** Begin RECORDS SUPPLIED **

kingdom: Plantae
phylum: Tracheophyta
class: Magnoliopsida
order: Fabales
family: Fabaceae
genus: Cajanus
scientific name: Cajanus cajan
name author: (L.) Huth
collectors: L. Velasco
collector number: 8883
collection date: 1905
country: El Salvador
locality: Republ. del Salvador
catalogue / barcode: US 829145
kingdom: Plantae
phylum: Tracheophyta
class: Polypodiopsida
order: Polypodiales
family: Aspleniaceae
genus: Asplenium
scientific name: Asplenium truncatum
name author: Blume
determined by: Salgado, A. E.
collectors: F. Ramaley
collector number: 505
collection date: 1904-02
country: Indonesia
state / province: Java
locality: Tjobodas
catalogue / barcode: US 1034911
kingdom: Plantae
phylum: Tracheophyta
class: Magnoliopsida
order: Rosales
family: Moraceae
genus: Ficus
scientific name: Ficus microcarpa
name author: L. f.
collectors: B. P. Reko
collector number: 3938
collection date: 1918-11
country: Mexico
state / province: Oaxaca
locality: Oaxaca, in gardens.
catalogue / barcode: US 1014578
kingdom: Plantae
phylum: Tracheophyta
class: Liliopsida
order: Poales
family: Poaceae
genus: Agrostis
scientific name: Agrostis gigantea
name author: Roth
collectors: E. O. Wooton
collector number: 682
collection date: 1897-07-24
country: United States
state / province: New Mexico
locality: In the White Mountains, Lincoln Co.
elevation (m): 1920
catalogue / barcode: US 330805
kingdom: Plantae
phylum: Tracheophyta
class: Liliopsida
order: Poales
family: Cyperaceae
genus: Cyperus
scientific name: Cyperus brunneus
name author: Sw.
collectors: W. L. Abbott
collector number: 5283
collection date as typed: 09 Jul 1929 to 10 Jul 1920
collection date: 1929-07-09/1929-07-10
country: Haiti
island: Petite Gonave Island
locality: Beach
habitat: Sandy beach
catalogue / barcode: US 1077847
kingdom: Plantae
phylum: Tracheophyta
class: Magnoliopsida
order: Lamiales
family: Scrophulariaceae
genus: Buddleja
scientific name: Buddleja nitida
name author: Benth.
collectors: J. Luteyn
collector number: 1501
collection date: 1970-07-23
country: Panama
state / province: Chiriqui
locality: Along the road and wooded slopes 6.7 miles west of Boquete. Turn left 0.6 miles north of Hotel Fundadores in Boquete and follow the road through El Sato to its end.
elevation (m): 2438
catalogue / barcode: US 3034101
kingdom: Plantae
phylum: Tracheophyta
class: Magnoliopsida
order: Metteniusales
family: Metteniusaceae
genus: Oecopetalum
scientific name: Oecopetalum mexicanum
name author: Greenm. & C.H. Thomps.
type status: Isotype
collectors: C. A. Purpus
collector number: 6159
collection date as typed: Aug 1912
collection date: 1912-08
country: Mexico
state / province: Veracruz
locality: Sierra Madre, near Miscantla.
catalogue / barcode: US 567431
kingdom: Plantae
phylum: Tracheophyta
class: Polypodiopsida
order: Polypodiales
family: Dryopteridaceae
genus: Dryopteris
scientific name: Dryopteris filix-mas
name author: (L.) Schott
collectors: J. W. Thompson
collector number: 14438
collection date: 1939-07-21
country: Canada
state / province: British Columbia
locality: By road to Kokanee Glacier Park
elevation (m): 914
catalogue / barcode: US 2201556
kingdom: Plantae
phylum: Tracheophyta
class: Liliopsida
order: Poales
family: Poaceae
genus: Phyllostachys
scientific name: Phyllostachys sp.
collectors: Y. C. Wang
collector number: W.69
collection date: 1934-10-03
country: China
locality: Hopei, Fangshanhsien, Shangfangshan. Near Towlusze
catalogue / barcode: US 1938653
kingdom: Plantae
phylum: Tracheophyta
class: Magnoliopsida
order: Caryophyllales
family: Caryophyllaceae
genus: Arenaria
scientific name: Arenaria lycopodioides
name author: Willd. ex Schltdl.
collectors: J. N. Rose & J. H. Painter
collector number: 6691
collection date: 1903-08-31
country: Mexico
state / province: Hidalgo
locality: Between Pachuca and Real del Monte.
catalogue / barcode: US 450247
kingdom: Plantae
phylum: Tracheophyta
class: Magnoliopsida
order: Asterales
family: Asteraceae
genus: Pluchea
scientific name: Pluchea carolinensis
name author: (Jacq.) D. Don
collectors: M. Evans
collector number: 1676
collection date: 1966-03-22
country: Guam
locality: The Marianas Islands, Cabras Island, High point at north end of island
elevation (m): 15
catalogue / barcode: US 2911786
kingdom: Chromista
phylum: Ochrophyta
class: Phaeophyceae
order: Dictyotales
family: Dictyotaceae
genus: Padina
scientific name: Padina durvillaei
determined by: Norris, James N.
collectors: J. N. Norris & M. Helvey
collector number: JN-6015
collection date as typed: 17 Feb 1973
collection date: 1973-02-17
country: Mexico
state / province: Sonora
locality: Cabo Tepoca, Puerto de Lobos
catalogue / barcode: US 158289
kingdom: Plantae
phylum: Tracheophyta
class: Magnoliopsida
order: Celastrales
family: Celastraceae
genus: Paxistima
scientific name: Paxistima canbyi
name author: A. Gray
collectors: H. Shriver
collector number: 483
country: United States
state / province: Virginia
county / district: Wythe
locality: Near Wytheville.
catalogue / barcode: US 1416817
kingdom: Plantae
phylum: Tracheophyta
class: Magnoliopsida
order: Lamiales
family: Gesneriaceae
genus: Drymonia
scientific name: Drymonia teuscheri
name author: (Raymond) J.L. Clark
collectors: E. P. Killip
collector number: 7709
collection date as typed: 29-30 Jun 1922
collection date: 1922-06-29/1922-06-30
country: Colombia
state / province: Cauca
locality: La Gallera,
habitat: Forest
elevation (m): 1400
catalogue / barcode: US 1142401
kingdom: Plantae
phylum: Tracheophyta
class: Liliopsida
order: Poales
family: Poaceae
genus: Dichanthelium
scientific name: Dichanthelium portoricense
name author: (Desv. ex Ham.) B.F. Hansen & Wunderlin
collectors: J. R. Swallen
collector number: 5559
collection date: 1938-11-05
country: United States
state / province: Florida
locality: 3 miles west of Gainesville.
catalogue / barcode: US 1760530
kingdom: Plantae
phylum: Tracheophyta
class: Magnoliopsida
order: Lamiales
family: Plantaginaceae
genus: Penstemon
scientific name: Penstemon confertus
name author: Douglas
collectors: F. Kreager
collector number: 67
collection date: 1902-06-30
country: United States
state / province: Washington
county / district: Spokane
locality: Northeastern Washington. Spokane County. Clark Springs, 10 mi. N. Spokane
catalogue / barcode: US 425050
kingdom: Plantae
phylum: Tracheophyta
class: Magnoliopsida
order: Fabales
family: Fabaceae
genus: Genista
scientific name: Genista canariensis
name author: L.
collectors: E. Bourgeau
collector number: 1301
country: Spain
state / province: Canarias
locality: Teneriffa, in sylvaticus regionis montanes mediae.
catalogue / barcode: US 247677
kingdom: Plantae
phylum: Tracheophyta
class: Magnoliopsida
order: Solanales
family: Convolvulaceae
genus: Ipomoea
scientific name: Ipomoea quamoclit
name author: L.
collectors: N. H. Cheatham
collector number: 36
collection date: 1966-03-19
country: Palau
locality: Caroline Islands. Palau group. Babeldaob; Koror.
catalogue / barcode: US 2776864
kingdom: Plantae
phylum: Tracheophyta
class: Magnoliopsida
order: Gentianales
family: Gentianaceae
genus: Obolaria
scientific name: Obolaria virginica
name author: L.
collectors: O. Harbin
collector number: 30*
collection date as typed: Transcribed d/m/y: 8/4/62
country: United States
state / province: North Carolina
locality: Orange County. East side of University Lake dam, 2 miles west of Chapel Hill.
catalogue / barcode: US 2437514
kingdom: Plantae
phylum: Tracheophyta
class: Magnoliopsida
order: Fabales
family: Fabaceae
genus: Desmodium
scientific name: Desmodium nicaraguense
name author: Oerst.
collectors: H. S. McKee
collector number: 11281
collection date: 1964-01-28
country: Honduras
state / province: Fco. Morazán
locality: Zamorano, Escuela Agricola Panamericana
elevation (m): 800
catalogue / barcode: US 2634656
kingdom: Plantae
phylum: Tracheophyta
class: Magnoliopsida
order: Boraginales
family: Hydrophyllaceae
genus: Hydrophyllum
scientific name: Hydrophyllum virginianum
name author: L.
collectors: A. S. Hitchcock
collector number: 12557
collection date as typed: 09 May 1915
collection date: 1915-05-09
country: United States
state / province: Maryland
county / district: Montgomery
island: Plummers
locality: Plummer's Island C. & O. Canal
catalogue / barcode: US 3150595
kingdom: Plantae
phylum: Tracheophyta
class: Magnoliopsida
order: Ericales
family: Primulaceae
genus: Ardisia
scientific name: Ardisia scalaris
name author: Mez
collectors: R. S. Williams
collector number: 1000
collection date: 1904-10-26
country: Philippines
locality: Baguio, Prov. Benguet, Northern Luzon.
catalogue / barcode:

** End RECORDS SUPPLIED **

Please copy out the lines of the records above from the line with "scientific name: Padina durvillaei" to the line with "name author: A. Gray", swapping "collectors" for "collected by" and leaving everything else unchanged.

EXERCISE SOLUTION |
scientific name: Padina durvillaei
determined by: Norris, James N.
collected by: J. N. Norris & M. Helvey
collector number: JN-6015
collection date as typed: 17 Feb 1973
collection date: 1973-02-17
country: Mexico
state / province: Sonora
locality: Cabo Tepoca, Puerto de Lobos
catalogue / barcode: US 158289
kingdom: Plantae
phylum: Tracheophyta
class: Magnoliopsida
order: Celastrales
family: Celastraceae
genus: Paxistima
scientific name: Paxistima canbyi
name author: A. Gray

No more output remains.